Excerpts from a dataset
- - -
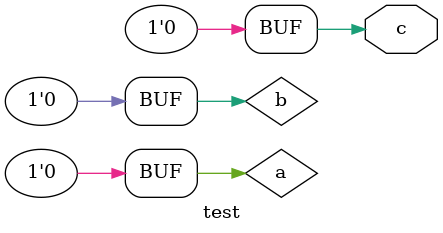
<source format=sv>
module test(
  output c
);

  wire a;
  wire b;

  always_comb begin
    a = 0;
    b = 0;
    c = a + b;
  end
endmodule
</source>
- - -
• What you need to do: Exactly as written above, print every line of the data but not its pictures.

• Exercise response:
<source format=sv>
module test(
  output c
);

  wire a;
  wire b;

  always_comb begin
    a = 0;
    b = 0;
    c = a + b;
  end
endmodule
</source>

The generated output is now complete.